You thought “X” always stands for “eXcellent?”
It’s been a hundred years since the king of all vampires was slain by Simon Belmont, and people have forgotten all about fear. A small group of derelicts led by dark priest Shaft has formed a cult to worship Count Dracula and finally succeeds in resurrecting him. As his first order of business, Dracula exacts revenge on the Belmont bloodline by kidnapping Richter Belmont’s girlfriend Annet, and her sister Maria, and locks them up in the deepest dungeons of his castle. Richter grabs the Vampire Killer and enters Dracula’s keep with the intention of continuing the Belmont family legacy.

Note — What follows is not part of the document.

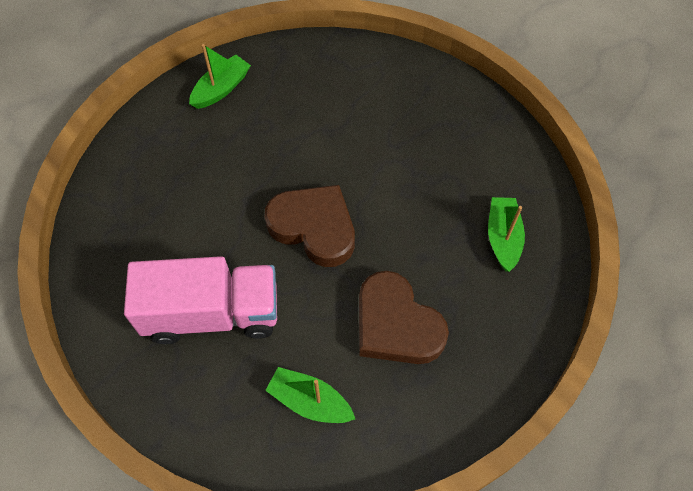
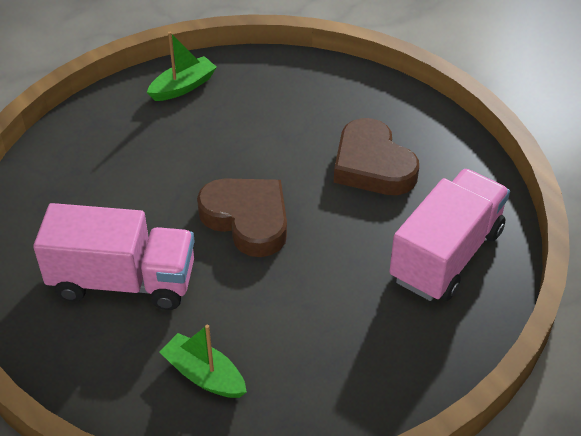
camera: 10 degrees right, 15 degrees down
(396, 325) = (312, 319): brown heart -> brown heart (372, 165)
(503, 237) = (446, 255): green boat -> pink truck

Excuse me... the game was released in what year again? 1995?! How can it possibly look this poor? I’ll tell you why, Konami was in a hurry. With the exception of some nice environmental textures, the graphics are grainy, the stages look boring (this is a damn ‘Vania game, that’s not supposed to be possible!), they still use Mode 7 but just for artificial proof that they at least tried to get on par with Super Castlevania IV. Once again, though, I have to compliment the music. It starts off bad, that “medieval techno” bit in the first stage is very awkward, but once “Vampire Killer” hits, you’ll know the name of the game. Yet another remix of “Bloody Tears” shows up at one point, but it’s the weakest in the whole series just as the game itself. Overall, Yamane did a moderate job, but she proves yet again to be the least talented of all the composers who’ve worked on the series, albeit the most experienced to date.
|The Vampire Killer has seen better uses...|
Konami also figured the secondary weapons would be easier to use in the old fashioned way, by pressing up on the D-Pad + Y (the attack button), rather than just the A button. Whatever... The item crash from the original Chi no Rondo game is here, and it’s pretty much the only cool feature of this crappy port... or sequel... whatever the hell the game is supposed to be!
|Those armored dudes in Stage 2 vs. Richter's|
sheer incompetence seals the deal: this really
isn't the great game I was hoping it would be.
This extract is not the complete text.